Update the rows below by changing "scatter plot" to "scatter chart" and leaving everything else as it is. Leave the pictures out of your answer.

→ DATA FOR PROCESSING
--
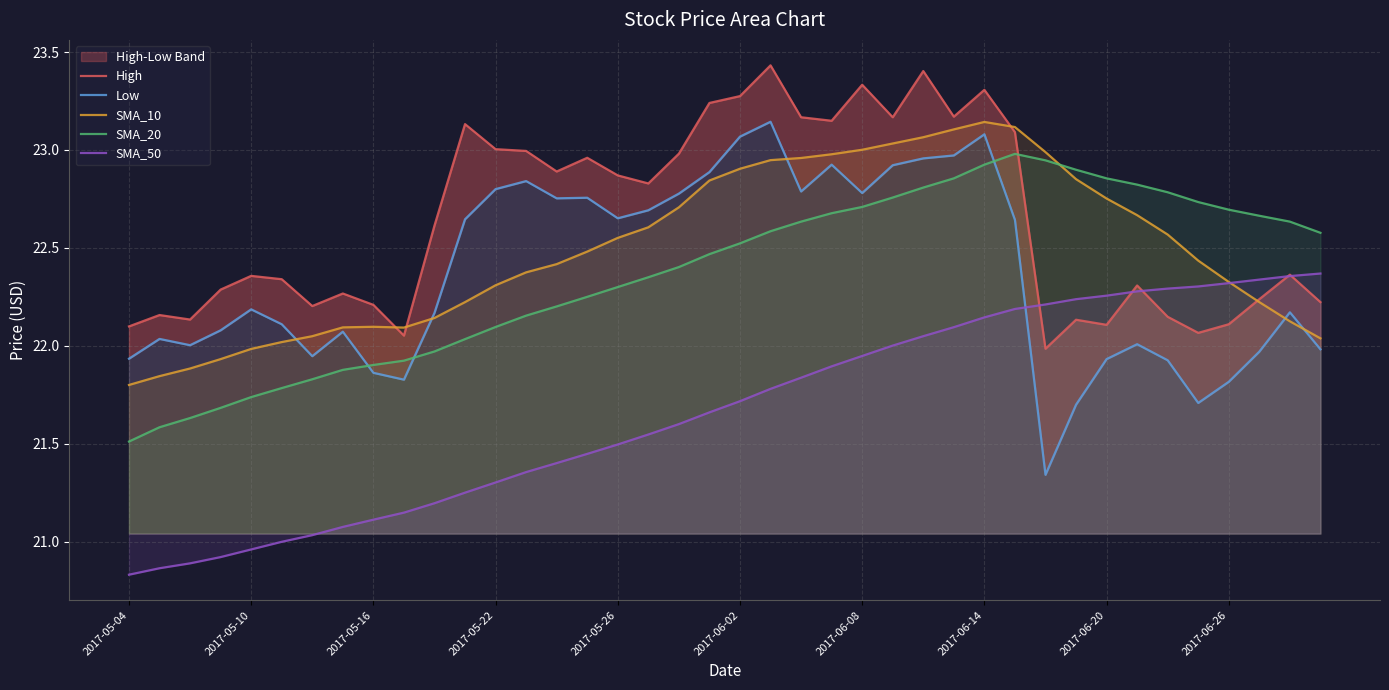

Reading left to right, extract all data points from this chart.

High: 22.1	22.2	22.1	22.3	22.4	22.3	22.2	22.3	22.2	22.1	22.6	23.1	23.0	23.0	22.9	23.0	22.9	22.8	23.0	23.2	23.3	23.4	23.2	23.1	23.3	23.2	23.4	23.2	23.3	23.1	22.0	22.1	22.1	22.3	22.1	22.1	22.1	22.2	22.4	22.2
Low: 21.9	22.0	22.0	22.1	22.2	22.1	21.9	22.1	21.9	21.8	22.2	22.6	22.8	22.8	22.8	22.8	22.7	22.7	22.8	22.9	23.1	23.1	22.8	22.9	22.8	22.9	23.0	23.0	23.1	22.6	21.3	21.7	21.9	22.0	21.9	21.7	21.8	22.0	22.2	22.0
SMA_10: 21.8	21.8	21.9	21.9	22.0	22.0	22.0	22.1	22.1	22.1	22.1	22.2	22.3	22.4	22.4	22.5	22.6	22.6	22.7	22.8	22.9	22.9	23.0	23.0	23.0	23.0	23.1	23.1	23.1	23.1	23.0	22.9	22.8	22.7	22.6	22.4	22.3	22.2	22.1	22.0
SMA_20: 21.5	21.6	21.6	21.7	21.7	21.8	21.8	21.9	21.9	21.9	22.0	22.0	22.1	22.2	22.2	22.2	22.3	22.4	22.4	22.5	22.5	22.6	22.6	22.7	22.7	22.8	22.8	22.9	22.9	23.0	22.9	22.9	22.9	22.8	22.8	22.7	22.7	22.7	22.6	22.6
SMA_50: 20.8	20.9	20.9	20.9	21.0	21.0	21.0	21.1	21.1	21.1	21.2	21.2	21.3	21.4	21.4	21.4	21.5	21.5	21.6	21.7	21.7	21.8	21.8	21.9	21.9	22.0	22.0	22.1	22.1	22.2	22.2	22.2	22.3	22.3	22.3	22.3	22.3	22.3	22.4	22.4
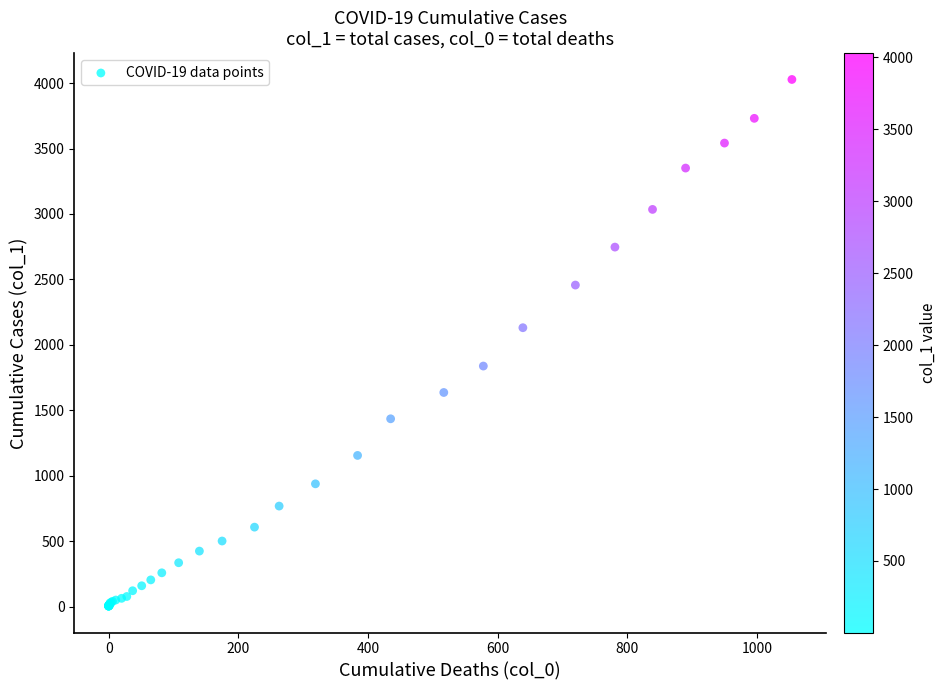

What Y value in the scatter plot is closest to 2015?

2131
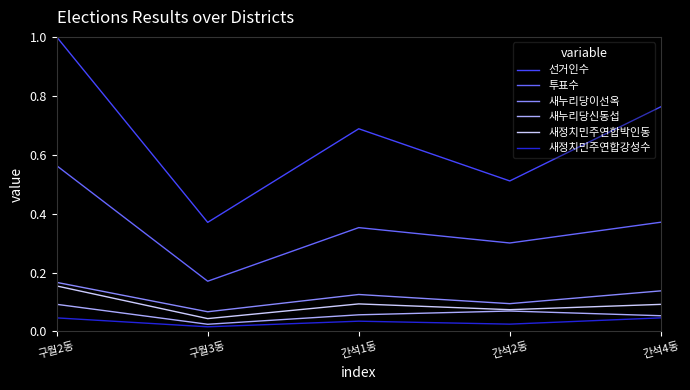

What is the total value across all series at 간석4동?

1.5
--
→ RESPONSE AREA
Reading left to right, extract all data points from this chart.

High: 22.1	22.2	22.1	22.3	22.4	22.3	22.2	22.3	22.2	22.1	22.6	23.1	23.0	23.0	22.9	23.0	22.9	22.8	23.0	23.2	23.3	23.4	23.2	23.1	23.3	23.2	23.4	23.2	23.3	23.1	22.0	22.1	22.1	22.3	22.1	22.1	22.1	22.2	22.4	22.2
Low: 21.9	22.0	22.0	22.1	22.2	22.1	21.9	22.1	21.9	21.8	22.2	22.6	22.8	22.8	22.8	22.8	22.7	22.7	22.8	22.9	23.1	23.1	22.8	22.9	22.8	22.9	23.0	23.0	23.1	22.6	21.3	21.7	21.9	22.0	21.9	21.7	21.8	22.0	22.2	22.0
SMA_10: 21.8	21.8	21.9	21.9	22.0	22.0	22.0	22.1	22.1	22.1	22.1	22.2	22.3	22.4	22.4	22.5	22.6	22.6	22.7	22.8	22.9	22.9	23.0	23.0	23.0	23.0	23.1	23.1	23.1	23.1	23.0	22.9	22.8	22.7	22.6	22.4	22.3	22.2	22.1	22.0
SMA_20: 21.5	21.6	21.6	21.7	21.7	21.8	21.8	21.9	21.9	21.9	22.0	22.0	22.1	22.2	22.2	22.2	22.3	22.4	22.4	22.5	22.5	22.6	22.6	22.7	22.7	22.8	22.8	22.9	22.9	23.0	22.9	22.9	22.9	22.8	22.8	22.7	22.7	22.7	22.6	22.6
SMA_50: 20.8	20.9	20.9	20.9	21.0	21.0	21.0	21.1	21.1	21.1	21.2	21.2	21.3	21.4	21.4	21.4	21.5	21.5	21.6	21.7	21.7	21.8	21.8	21.9	21.9	22.0	22.0	22.1	22.1	22.2	22.2	22.2	22.3	22.3	22.3	22.3	22.3	22.3	22.4	22.4

What Y value in the scatter chart is closest to 2015?

2131

What is the total value across all series at 간석4동?

1.5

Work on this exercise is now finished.